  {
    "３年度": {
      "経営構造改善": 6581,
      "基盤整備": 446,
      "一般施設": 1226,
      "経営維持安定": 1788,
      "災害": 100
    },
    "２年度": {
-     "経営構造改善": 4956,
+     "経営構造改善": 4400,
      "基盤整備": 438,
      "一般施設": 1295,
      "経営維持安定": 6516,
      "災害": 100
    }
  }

....

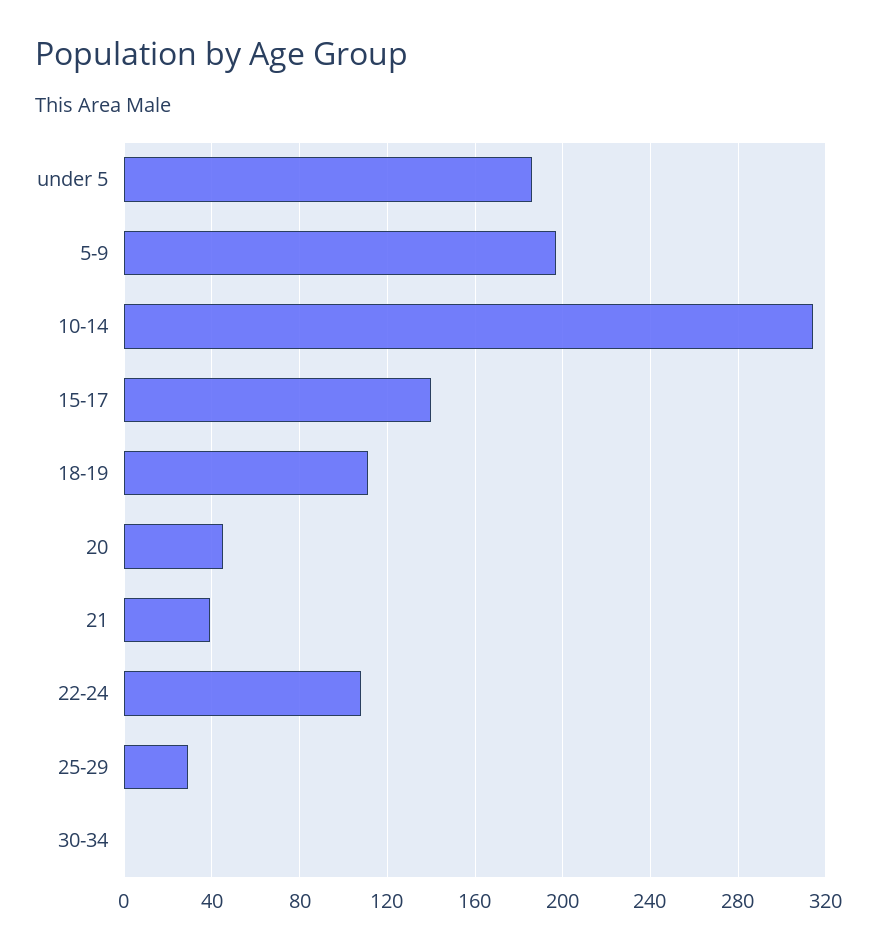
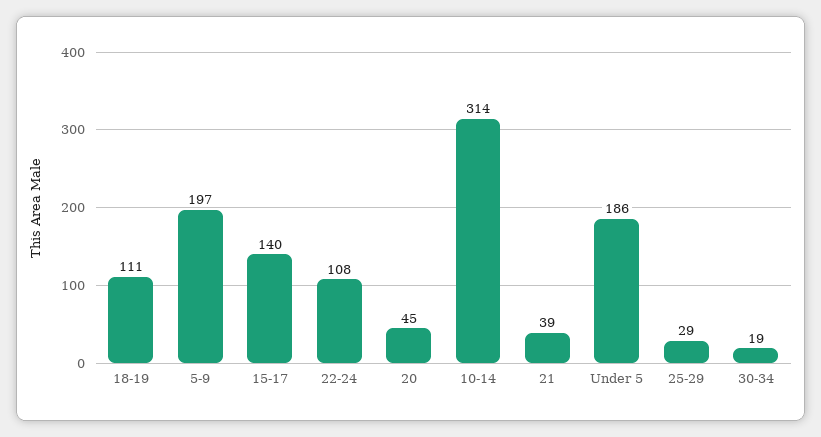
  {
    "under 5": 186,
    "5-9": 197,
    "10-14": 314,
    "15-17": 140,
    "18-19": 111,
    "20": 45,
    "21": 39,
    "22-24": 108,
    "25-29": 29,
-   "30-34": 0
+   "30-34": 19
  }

....

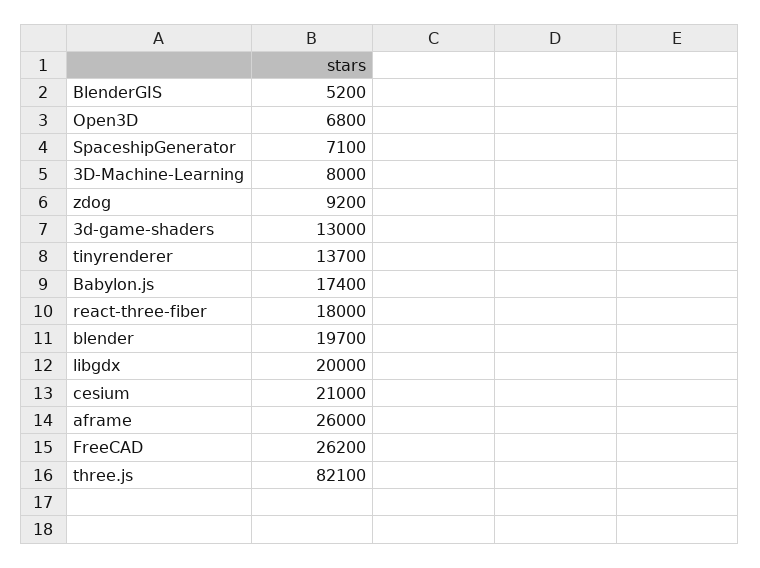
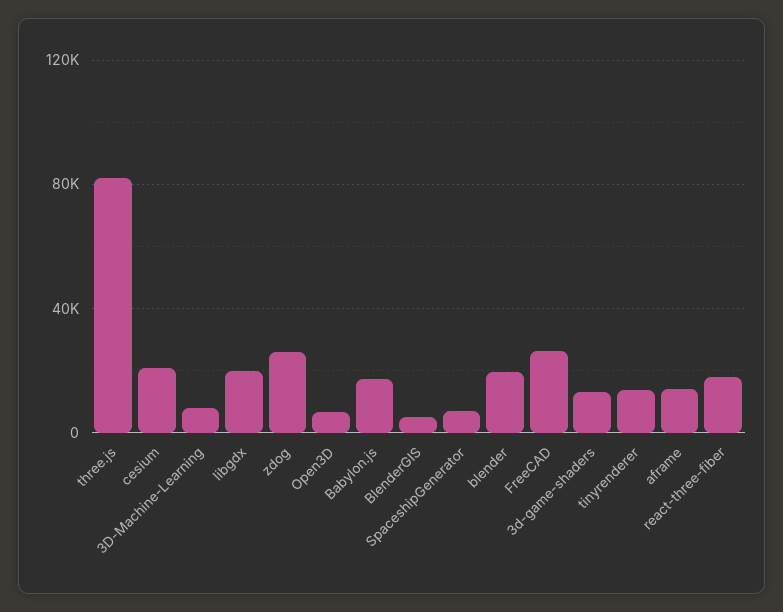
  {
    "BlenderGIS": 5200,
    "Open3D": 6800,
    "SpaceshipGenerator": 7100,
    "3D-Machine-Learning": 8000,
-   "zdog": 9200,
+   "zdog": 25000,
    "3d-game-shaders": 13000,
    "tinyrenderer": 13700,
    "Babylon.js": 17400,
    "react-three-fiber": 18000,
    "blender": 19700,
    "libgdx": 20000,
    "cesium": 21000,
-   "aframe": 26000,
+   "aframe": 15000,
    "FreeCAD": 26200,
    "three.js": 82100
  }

....

Problem description →
Pull out every line in the material above where "three" occurs.

Reply to the task →
    "react-three-fiber": 18000,
    "three.js": 82100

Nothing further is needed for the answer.